ELECTIONS EN RDCONGO : Se dirige-t-on vers le ré-comptage des voix ?

Trop trop trop de contestations sont en train de contraindre la CENI à ré-compter les voix. Elle y va en traînant les pieds. Mais, le poids déterminant de l'épiscopat rdcongolais fait pencher la balance en faveur de cette solution qui devrait arranger tout le monde, sauf, peut-être, le pouvoir en place, ainsi que, Félix Tshisekedi, déclaré vainqueur de cette présidentielle contestée. Même le Conseil de sécurité à la demande de la France, s'est emparé de ce dossier, ce qui est fort rare si on consulte les annales de cette institution des Nations-Unies. La CENCO (Conférence épiscopale nationale du Congo) qui avait déployé des observateurs sur l'ensemble du territoire, a fait ses calculs : c'est Martin Fayulu qui a gagné. Ce dernier brandit un score de 61% des voix à qui veut l'entendre. Même contestation des résultats de la CENI par les églises protestantes de la RDC. Tshisekedi, le régime de Kabila et la CENI sont le dos au mur.

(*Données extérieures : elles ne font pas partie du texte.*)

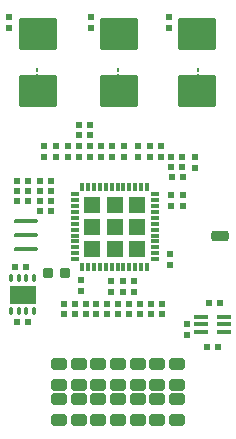
<source format=gbp>
G04*
G04 #@! TF.GenerationSoftware,Altium Limited,Altium Designer,22.8.2 (66)*
G04*
G04 Layer_Color=128*
%FSLAX44Y44*%
%MOMM*%
G71*
G04*
G04 #@! TF.SameCoordinates,6741D891-8A7F-4893-A487-0B18702EF547*
G04*
G04*
G04 #@! TF.FilePolarity,Positive*
G04*
G01*
G75*
G04:AMPARAMS|DCode=19|XSize=0.58mm|YSize=0.58mm|CornerRadius=0.1508mm|HoleSize=0mm|Usage=FLASHONLY|Rotation=180.000|XOffset=0mm|YOffset=0mm|HoleType=Round|Shape=RoundedRectangle|*
%AMROUNDEDRECTD19*
21,1,0.5800,0.2784,0,0,180.0*
21,1,0.2784,0.5800,0,0,180.0*
1,1,0.3016,-0.1392,0.1392*
1,1,0.3016,0.1392,0.1392*
1,1,0.3016,0.1392,-0.1392*
1,1,0.3016,-0.1392,-0.1392*
%
%ADD19ROUNDEDRECTD19*%
G04:AMPARAMS|DCode=20|XSize=0.58mm|YSize=0.58mm|CornerRadius=0.1508mm|HoleSize=0mm|Usage=FLASHONLY|Rotation=90.000|XOffset=0mm|YOffset=0mm|HoleType=Round|Shape=RoundedRectangle|*
%AMROUNDEDRECTD20*
21,1,0.5800,0.2784,0,0,90.0*
21,1,0.2784,0.5800,0,0,90.0*
1,1,0.3016,0.1392,0.1392*
1,1,0.3016,0.1392,-0.1392*
1,1,0.3016,-0.1392,-0.1392*
1,1,0.3016,-0.1392,0.1392*
%
%ADD20ROUNDEDRECTD20*%
G04:AMPARAMS|DCode=30|XSize=2.78mm|YSize=3.22mm|CornerRadius=0.2502mm|HoleSize=0mm|Usage=FLASHONLY|Rotation=270.000|XOffset=0mm|YOffset=0mm|HoleType=Round|Shape=RoundedRectangle|*
%AMROUNDEDRECTD30*
21,1,2.7800,2.7196,0,0,270.0*
21,1,2.2796,3.2200,0,0,270.0*
1,1,0.5004,-1.3598,-1.1398*
1,1,0.5004,-1.3598,1.1398*
1,1,0.5004,1.3598,1.1398*
1,1,0.5004,1.3598,-1.1398*
%
%ADD30ROUNDEDRECTD30*%
G04:AMPARAMS|DCode=31|XSize=2.78mm|YSize=3.22mm|CornerRadius=0.2502mm|HoleSize=0mm|Usage=FLASHONLY|Rotation=270.000|XOffset=0mm|YOffset=0mm|HoleType=Round|Shape=RoundedRectangle|*
%AMROUNDEDRECTD31*
21,1,2.7800,2.7196,0,0,270.0*
21,1,2.2796,3.2200,0,0,270.0*
1,1,0.5004,-1.3598,-1.1398*
1,1,0.5004,-1.3598,1.1398*
1,1,0.5004,1.3598,1.1398*
1,1,0.5004,1.3598,-1.1398*
%
%ADD31ROUNDEDRECTD31*%
G04:AMPARAMS|DCode=79|XSize=1.5mm|YSize=0.85mm|CornerRadius=0.2125mm|HoleSize=0mm|Usage=FLASHONLY|Rotation=180.000|XOffset=0mm|YOffset=0mm|HoleType=Round|Shape=RoundedRectangle|*
%AMROUNDEDRECTD79*
21,1,1.5000,0.4250,0,0,180.0*
21,1,1.0750,0.8500,0,0,180.0*
1,1,0.4250,-0.5375,0.2125*
1,1,0.4250,0.5375,0.2125*
1,1,0.4250,0.5375,-0.2125*
1,1,0.4250,-0.5375,-0.2125*
%
%ADD79ROUNDEDRECTD79*%
%ADD80R,2.2500X1.5000*%
G04:AMPARAMS|DCode=81|XSize=0.28mm|YSize=0.625mm|CornerRadius=0.07mm|HoleSize=0mm|Usage=FLASHONLY|Rotation=0.000|XOffset=0mm|YOffset=0mm|HoleType=Round|Shape=RoundedRectangle|*
%AMROUNDEDRECTD81*
21,1,0.2800,0.4850,0,0,0.0*
21,1,0.1400,0.6250,0,0,0.0*
1,1,0.1400,0.0700,-0.2425*
1,1,0.1400,-0.0700,-0.2425*
1,1,0.1400,-0.0700,0.2425*
1,1,0.1400,0.0700,0.2425*
%
%ADD81ROUNDEDRECTD81*%
G04:AMPARAMS|DCode=83|XSize=0.27mm|YSize=0.76mm|CornerRadius=0.0702mm|HoleSize=0mm|Usage=FLASHONLY|Rotation=90.000|XOffset=0mm|YOffset=0mm|HoleType=Round|Shape=RoundedRectangle|*
%AMROUNDEDRECTD83*
21,1,0.2700,0.6196,0,0,90.0*
21,1,0.1296,0.7600,0,0,90.0*
1,1,0.1404,0.3098,0.0648*
1,1,0.1404,0.3098,-0.0648*
1,1,0.1404,-0.3098,-0.0648*
1,1,0.1404,-0.3098,0.0648*
%
%ADD83ROUNDEDRECTD83*%
G04:AMPARAMS|DCode=84|XSize=0.27mm|YSize=0.76mm|CornerRadius=0.0702mm|HoleSize=0mm|Usage=FLASHONLY|Rotation=0.000|XOffset=0mm|YOffset=0mm|HoleType=Round|Shape=RoundedRectangle|*
%AMROUNDEDRECTD84*
21,1,0.2700,0.6196,0,0,0.0*
21,1,0.1296,0.7600,0,0,0.0*
1,1,0.1404,0.0648,-0.3098*
1,1,0.1404,-0.0648,-0.3098*
1,1,0.1404,-0.0648,0.3098*
1,1,0.1404,0.0648,0.3098*
%
%ADD84ROUNDEDRECTD84*%
G04:AMPARAMS|DCode=85|XSize=0.27mm|YSize=0.76mm|CornerRadius=0.0702mm|HoleSize=0mm|Usage=FLASHONLY|Rotation=0.000|XOffset=0mm|YOffset=0mm|HoleType=Round|Shape=RoundedRectangle|*
%AMROUNDEDRECTD85*
21,1,0.2700,0.6196,0,0,0.0*
21,1,0.1296,0.7600,0,0,0.0*
1,1,0.1404,0.0648,-0.3098*
1,1,0.1404,-0.0648,-0.3098*
1,1,0.1404,-0.0648,0.3098*
1,1,0.1404,0.0648,0.3098*
%
%ADD85ROUNDEDRECTD85*%
G04:AMPARAMS|DCode=86|XSize=0.27mm|YSize=0.76mm|CornerRadius=0.0702mm|HoleSize=0mm|Usage=FLASHONLY|Rotation=90.000|XOffset=0mm|YOffset=0mm|HoleType=Round|Shape=RoundedRectangle|*
%AMROUNDEDRECTD86*
21,1,0.2700,0.6196,0,0,90.0*
21,1,0.1296,0.7600,0,0,90.0*
1,1,0.1404,0.3098,0.0648*
1,1,0.1404,0.3098,-0.0648*
1,1,0.1404,-0.3098,-0.0648*
1,1,0.1404,-0.3098,0.0648*
%
%ADD86ROUNDEDRECTD86*%
G04:AMPARAMS|DCode=87|XSize=0.27mm|YSize=0.76mm|CornerRadius=0.0702mm|HoleSize=0mm|Usage=FLASHONLY|Rotation=90.000|XOffset=0mm|YOffset=0mm|HoleType=Round|Shape=RoundedRectangle|*
%AMROUNDEDRECTD87*
21,1,0.2700,0.6196,0,0,90.0*
21,1,0.1296,0.7600,0,0,90.0*
1,1,0.1404,0.3098,0.0648*
1,1,0.1404,0.3098,-0.0648*
1,1,0.1404,-0.3098,-0.0648*
1,1,0.1404,-0.3098,0.0648*
%
%ADD87ROUNDEDRECTD87*%
G04:AMPARAMS|DCode=88|XSize=0.27mm|YSize=0.76mm|CornerRadius=0.0702mm|HoleSize=0mm|Usage=FLASHONLY|Rotation=90.000|XOffset=0mm|YOffset=0mm|HoleType=Round|Shape=RoundedRectangle|*
%AMROUNDEDRECTD88*
21,1,0.2700,0.6196,0,0,90.0*
21,1,0.1296,0.7600,0,0,90.0*
1,1,0.1404,0.3098,0.0648*
1,1,0.1404,0.3098,-0.0648*
1,1,0.1404,-0.3098,-0.0648*
1,1,0.1404,-0.3098,0.0648*
%
%ADD88ROUNDEDRECTD88*%
G04:AMPARAMS|DCode=89|XSize=0.95mm|YSize=1.38mm|CornerRadius=0.2423mm|HoleSize=0mm|Usage=FLASHONLY|Rotation=270.000|XOffset=0mm|YOffset=0mm|HoleType=Round|Shape=RoundedRectangle|*
%AMROUNDEDRECTD89*
21,1,0.9500,0.8955,0,0,270.0*
21,1,0.4655,1.3800,0,0,270.0*
1,1,0.4845,-0.4478,-0.2328*
1,1,0.4845,-0.4478,0.2328*
1,1,0.4845,0.4478,0.2328*
1,1,0.4845,0.4478,-0.2328*
%
%ADD89ROUNDEDRECTD89*%
G04:AMPARAMS|DCode=90|XSize=0.95mm|YSize=1.38mm|CornerRadius=0.2423mm|HoleSize=0mm|Usage=FLASHONLY|Rotation=270.000|XOffset=0mm|YOffset=0mm|HoleType=Round|Shape=RoundedRectangle|*
%AMROUNDEDRECTD90*
21,1,0.9500,0.8955,0,0,270.0*
21,1,0.4655,1.3800,0,0,270.0*
1,1,0.4845,-0.4478,-0.2328*
1,1,0.4845,-0.4478,0.2328*
1,1,0.4845,0.4478,0.2328*
1,1,0.4845,0.4478,-0.2328*
%
%ADD90ROUNDEDRECTD90*%
G04:AMPARAMS|DCode=92|XSize=1.2mm|YSize=0.4mm|CornerRadius=0.1mm|HoleSize=0mm|Usage=FLASHONLY|Rotation=180.000|XOffset=0mm|YOffset=0mm|HoleType=Round|Shape=RoundedRectangle|*
%AMROUNDEDRECTD92*
21,1,1.2000,0.2000,0,0,180.0*
21,1,1.0000,0.4000,0,0,180.0*
1,1,0.2000,-0.5000,0.1000*
1,1,0.2000,0.5000,0.1000*
1,1,0.2000,0.5000,-0.1000*
1,1,0.2000,-0.5000,-0.1000*
%
%ADD92ROUNDEDRECTD92*%
G04:AMPARAMS|DCode=93|XSize=0.84mm|YSize=0.93mm|CornerRadius=0.21mm|HoleSize=0mm|Usage=FLASHONLY|Rotation=180.000|XOffset=0mm|YOffset=0mm|HoleType=Round|Shape=RoundedRectangle|*
%AMROUNDEDRECTD93*
21,1,0.8400,0.5100,0,0,180.0*
21,1,0.4200,0.9300,0,0,180.0*
1,1,0.4200,-0.2100,0.2550*
1,1,0.4200,0.2100,0.2550*
1,1,0.4200,0.2100,-0.2550*
1,1,0.4200,-0.2100,-0.2550*
%
%ADD93ROUNDEDRECTD93*%
G04:AMPARAMS|DCode=94|XSize=2mm|YSize=0.4mm|CornerRadius=0.1mm|HoleSize=0mm|Usage=FLASHONLY|Rotation=0.000|XOffset=0mm|YOffset=0mm|HoleType=Round|Shape=RoundedRectangle|*
%AMROUNDEDRECTD94*
21,1,2.0000,0.2000,0,0,0.0*
21,1,1.8000,0.4000,0,0,0.0*
1,1,0.2000,0.9000,-0.1000*
1,1,0.2000,-0.9000,-0.1000*
1,1,0.2000,-0.9000,0.1000*
1,1,0.2000,0.9000,0.1000*
%
%ADD94ROUNDEDRECTD94*%
%ADD95R,0.1270X0.4620*%
%ADD115R,1.3200X1.3200*%
%ADD116R,1.3200X1.3200*%
%ADD117R,1.3200X1.3200*%
%ADD118R,1.3200X1.3200*%
D19*
X13087Y136890D02*
D03*
X22287D02*
D03*
X14766Y90662D02*
D03*
X23966D02*
D03*
X85806Y239078D02*
D03*
X76606D02*
D03*
X85806Y229855D02*
D03*
X76606D02*
D03*
X57606Y239078D02*
D03*
X66806D02*
D03*
X154092Y229897D02*
D03*
X144892D02*
D03*
X184796Y69066D02*
D03*
X175596D02*
D03*
X177172Y106224D02*
D03*
X186372D02*
D03*
X145400Y213000D02*
D03*
X154600D02*
D03*
X66806Y229855D02*
D03*
X57606D02*
D03*
X23896Y210000D02*
D03*
X14696D02*
D03*
X154092Y221418D02*
D03*
X144892D02*
D03*
X23896Y201333D02*
D03*
X14696D02*
D03*
X42838D02*
D03*
X33638D02*
D03*
X42838Y192667D02*
D03*
X33638D02*
D03*
X42838Y210000D02*
D03*
X33638D02*
D03*
X14696Y192667D02*
D03*
X23896D02*
D03*
X42838Y184000D02*
D03*
X33638D02*
D03*
D20*
X143318Y348600D02*
D03*
Y339400D02*
D03*
X95230Y239200D02*
D03*
Y230000D02*
D03*
X37495Y230401D02*
D03*
Y239601D02*
D03*
X104858Y230000D02*
D03*
Y239200D02*
D03*
X117162D02*
D03*
Y230000D02*
D03*
X66806Y257517D02*
D03*
Y248317D02*
D03*
X76606D02*
D03*
Y257517D02*
D03*
X47206Y239584D02*
D03*
Y230384D02*
D03*
X144000Y148084D02*
D03*
Y138884D02*
D03*
X155000Y188400D02*
D03*
Y197600D02*
D03*
X145000Y188400D02*
D03*
Y197600D02*
D03*
X104318Y115622D02*
D03*
Y124822D02*
D03*
X8000Y348600D02*
D03*
Y339400D02*
D03*
X90889Y105984D02*
D03*
Y96784D02*
D03*
X118555Y105984D02*
D03*
Y96784D02*
D03*
X158046Y88884D02*
D03*
Y79684D02*
D03*
X127778Y96784D02*
D03*
Y105984D02*
D03*
X137000D02*
D03*
Y96784D02*
D03*
X54000D02*
D03*
Y105984D02*
D03*
X63222D02*
D03*
Y96784D02*
D03*
X72444Y105984D02*
D03*
Y96784D02*
D03*
X81667Y105984D02*
D03*
Y96784D02*
D03*
X69000Y126000D02*
D03*
Y116800D02*
D03*
X94318Y115622D02*
D03*
Y124822D02*
D03*
X100111Y96784D02*
D03*
Y105984D02*
D03*
X109333Y96784D02*
D03*
Y105984D02*
D03*
X113318Y115622D02*
D03*
Y124822D02*
D03*
X136122Y230000D02*
D03*
Y239200D02*
D03*
X126642D02*
D03*
Y230000D02*
D03*
X165124Y220872D02*
D03*
Y230072D02*
D03*
X77304Y348600D02*
D03*
Y339400D02*
D03*
D30*
X32000Y334150D02*
D03*
X100500D02*
D03*
X167000D02*
D03*
D31*
X32000Y285850D02*
D03*
X100500D02*
D03*
X167000D02*
D03*
D79*
X185968Y163000D02*
D03*
D80*
X19081Y113476D02*
D03*
D81*
X9332Y99351D02*
D03*
X15829D02*
D03*
X22332D02*
D03*
X28829D02*
D03*
Y127601D02*
D03*
X22332D02*
D03*
X15829D02*
D03*
X9332D02*
D03*
D83*
X130850Y158500D02*
D03*
Y178500D02*
D03*
Y143500D02*
D03*
Y188500D02*
D03*
Y173500D02*
D03*
Y168500D02*
D03*
Y153500D02*
D03*
Y183500D02*
D03*
Y198500D02*
D03*
Y148500D02*
D03*
Y193500D02*
D03*
D84*
X74500Y137150D02*
D03*
X89500D02*
D03*
X124500D02*
D03*
X84500D02*
D03*
X79500D02*
D03*
X89500Y204850D02*
D03*
X124500D02*
D03*
X84500D02*
D03*
X109500Y137150D02*
D03*
X79500Y204850D02*
D03*
X114500Y137150D02*
D03*
X99500Y204850D02*
D03*
X104500D02*
D03*
X109500D02*
D03*
X114500D02*
D03*
X104500Y137150D02*
D03*
X99500D02*
D03*
X74500Y204850D02*
D03*
D85*
X119500Y137150D02*
D03*
X94500D02*
D03*
X69500Y204850D02*
D03*
X94500D02*
D03*
X69500Y137150D02*
D03*
X119500Y204850D02*
D03*
D86*
X63150Y178500D02*
D03*
Y148500D02*
D03*
Y173500D02*
D03*
Y183500D02*
D03*
Y193500D02*
D03*
Y198500D02*
D03*
Y168500D02*
D03*
Y153500D02*
D03*
Y143500D02*
D03*
Y158500D02*
D03*
Y188500D02*
D03*
D87*
X130850Y163500D02*
D03*
D88*
X63150D02*
D03*
D89*
X100000Y54700D02*
D03*
X116667D02*
D03*
X83333D02*
D03*
X133333D02*
D03*
X116667Y7400D02*
D03*
X100000D02*
D03*
X83333D02*
D03*
X133333D02*
D03*
X66667D02*
D03*
X150000Y54700D02*
D03*
X66667D02*
D03*
X50000D02*
D03*
X150000Y7400D02*
D03*
X50000D02*
D03*
D90*
X100000Y36900D02*
D03*
X116667D02*
D03*
X83333D02*
D03*
X133333D02*
D03*
X116667Y25200D02*
D03*
X100000D02*
D03*
X83333D02*
D03*
X133333D02*
D03*
X66667D02*
D03*
X150000Y36900D02*
D03*
X66667D02*
D03*
X50000D02*
D03*
X150000Y25200D02*
D03*
X50000D02*
D03*
D92*
X170546Y94784D02*
D03*
Y88284D02*
D03*
Y81784D02*
D03*
X189546D02*
D03*
Y88284D02*
D03*
Y94784D02*
D03*
D93*
X40550Y132000D02*
D03*
X55450D02*
D03*
D94*
X22000Y152000D02*
D03*
Y176000D02*
D03*
Y164000D02*
D03*
D95*
X100000Y303292D02*
D03*
Y299022D02*
D03*
X167254D02*
D03*
Y303292D02*
D03*
X31000D02*
D03*
Y299022D02*
D03*
D115*
X78301Y189699D02*
D03*
X97000Y152301D02*
D03*
D116*
X78301Y171000D02*
D03*
X97000Y189699D02*
D03*
X115699Y189699D02*
D03*
D117*
X78301Y152301D02*
D03*
D118*
X97000Y171000D02*
D03*
X115699Y152301D02*
D03*
X115699Y171000D02*
D03*
M02*

</source>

Le président zambien, Edgar Lungu, président en exercice de la Communauté de développement d'Afrique australe (SADC), a indiqué que l'organisation avait pris note des "sérieux doutes" portant sur les résultats provisoires et estime "qu'un ré-comptage permettrait de rassurer, à la fois, les vainqueurs et les perdants".

Contre toute attente, la CENI a annoncé dans la nuit de mercredi à jeudi la victoire de Félix Tshisekedi, 55 ans, fils de l'opposant historique Etienne Tshisekedi.

Selon les résultats provisoires, M. Tshisekedi a devancé avec 38,57% des voix un autre opposant, Martin Fayulu (34,8%). Il doit donc succéder à Joseph Kabila, 47 ans, au pouvoir depuis l'assassinat de son père en 2001.

Mais, M. Fayulu a, immédiatement, dénoncé un "putsch électoral" du président sortant avec la "complicité" de M. Tshisekedi, et revendiqué la victoire avec 61% des voix (notre photo). Il a déposé, vendredi, 11 janvier, un recours devant la Cour constitutionnelle, qui a huit jours pour l'examiner.

En demandant un ré-comptage, la SADC, qui a, aussi, appelé les dirigeants congolais à "considérer un accord politique négocié en vue d'un gouvernement inclusif", va plus loin que le reste de la communauté internationale.

La SADC comprend, notamment, l'Afrique du Sud et l'Angola, qui ont des intérêts économiques en RDC, autre membre de l'organisation. Elle avait envoyé une mission d'observation, le 30 décembre, en RDC, et avait estimé que le "processus électoral s'est relativement bien déroulé".

L'Union européenne (UE) a demandé "la publication des procès-verbaux de chaque centre local de compilation des résultats". Les États-Unis ont réclamé une "clarification" et exhorté toutes les parties au calme, comme l'Union africaine (UA) ou l'ONU.

La prudence internationale à l'égard des résultats fournis par la CENI tient aux objections de la toute puissante église catholique rdcongolaise, qui a demandé à l'ONU la publication des procès-verbaux" du scrutin "pour enlever les doutes".

Selon la CENCO, les résultats de la CENI "ne correspondent pas" aux données recueillies par les 40.000 observateurs qu'elle affirme avoir déployés le jour du vote.